God, the Omniscient, went to look for them, knowing very well how messy they were. LOVE could not stay away from them. He went Himself to meet with them despite their condition.
Jesus met with the Samaritan woman, and had a conversation that liberated her. Leaving behind her water jar, the woman returned to town, inviting the people to “Come, see a man who told me all that I ever did.” (John 4:29, ESV) John might not have known her name, but this LOVE knew her by name. LOVE approached her as an individual.
The point is, it is easy to accept verses like these: “God loved the people of this world so much that he gave his only Son, so that everyone who has faith in him will have eternal life and never really die”. (John 3:16,CEV). Because these kind of verses are talking about people, (group) we can blend in, but it is difficult to accept that this LOVE knows us by name, and addresses us as individuals. We find it difficult to accept that truth. How can this perfect LOVE, love this mess?
This LOVE found the woman alone, and addressed her as an individual.

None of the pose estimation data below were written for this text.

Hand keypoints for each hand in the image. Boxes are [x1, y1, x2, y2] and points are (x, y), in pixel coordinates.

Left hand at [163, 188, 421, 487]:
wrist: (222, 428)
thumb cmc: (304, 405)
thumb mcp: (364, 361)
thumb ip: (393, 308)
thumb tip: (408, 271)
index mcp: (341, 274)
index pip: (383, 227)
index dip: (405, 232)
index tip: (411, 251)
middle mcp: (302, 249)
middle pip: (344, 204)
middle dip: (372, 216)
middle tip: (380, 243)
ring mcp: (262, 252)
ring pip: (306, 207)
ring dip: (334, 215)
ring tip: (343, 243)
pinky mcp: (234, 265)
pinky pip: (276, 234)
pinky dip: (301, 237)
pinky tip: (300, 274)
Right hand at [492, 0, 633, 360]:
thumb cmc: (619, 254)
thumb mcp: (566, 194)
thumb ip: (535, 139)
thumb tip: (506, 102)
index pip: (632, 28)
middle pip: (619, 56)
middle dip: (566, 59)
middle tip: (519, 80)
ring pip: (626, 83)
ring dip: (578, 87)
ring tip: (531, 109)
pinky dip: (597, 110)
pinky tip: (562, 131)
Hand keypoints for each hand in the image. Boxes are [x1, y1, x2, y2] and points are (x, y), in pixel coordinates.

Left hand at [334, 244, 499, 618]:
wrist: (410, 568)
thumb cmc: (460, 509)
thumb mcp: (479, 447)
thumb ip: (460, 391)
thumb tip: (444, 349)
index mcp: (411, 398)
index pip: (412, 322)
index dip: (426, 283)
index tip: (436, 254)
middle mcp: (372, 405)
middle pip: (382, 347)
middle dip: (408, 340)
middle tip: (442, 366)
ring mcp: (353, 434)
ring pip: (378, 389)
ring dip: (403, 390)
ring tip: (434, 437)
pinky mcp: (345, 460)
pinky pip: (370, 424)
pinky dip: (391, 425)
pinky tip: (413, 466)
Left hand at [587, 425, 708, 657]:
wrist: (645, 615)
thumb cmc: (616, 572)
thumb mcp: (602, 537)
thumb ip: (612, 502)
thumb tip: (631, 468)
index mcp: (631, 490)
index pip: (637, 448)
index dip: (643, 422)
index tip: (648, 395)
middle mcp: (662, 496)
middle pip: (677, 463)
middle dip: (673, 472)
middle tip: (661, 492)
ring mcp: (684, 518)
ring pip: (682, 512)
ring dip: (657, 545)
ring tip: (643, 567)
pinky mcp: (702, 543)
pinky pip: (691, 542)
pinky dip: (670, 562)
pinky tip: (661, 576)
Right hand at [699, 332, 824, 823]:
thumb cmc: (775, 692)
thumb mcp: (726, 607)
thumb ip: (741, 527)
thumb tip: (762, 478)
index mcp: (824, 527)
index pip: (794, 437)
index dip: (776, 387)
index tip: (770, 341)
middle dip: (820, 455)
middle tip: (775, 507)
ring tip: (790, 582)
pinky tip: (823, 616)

I think what liberated her most, despite Jesus‘ foreknowledge of her, He approached her. That causes her to leave behind her water jar, and run to the village to tell the people. Jesus’ eyes, looked into that mess, and loved and accepted the individual in that mess.
It is very easy to say, we love God, we can sing of His love forever, but very difficult to say God loves me DESPITE. Perhaps if we can start by what David said in Psalm 139: 1-6 “O LORD, you have examined me, and you know me. You alone know when I sit down and when I get up. You read my thoughts from far away. You watch me when I travel and when I rest. You are familiar with all my ways. Even before there is a [single] word on my tongue, you know all about it, LORD. You are all around me-in front of me and in back of me. You lay your hand on me. Such knowledge is beyond my grasp. It is so high I cannot reach it”.
However God, I receive and accept your unconditional love for me - my emphasis.
Is there something we are missing when we do not receive this unconditional love?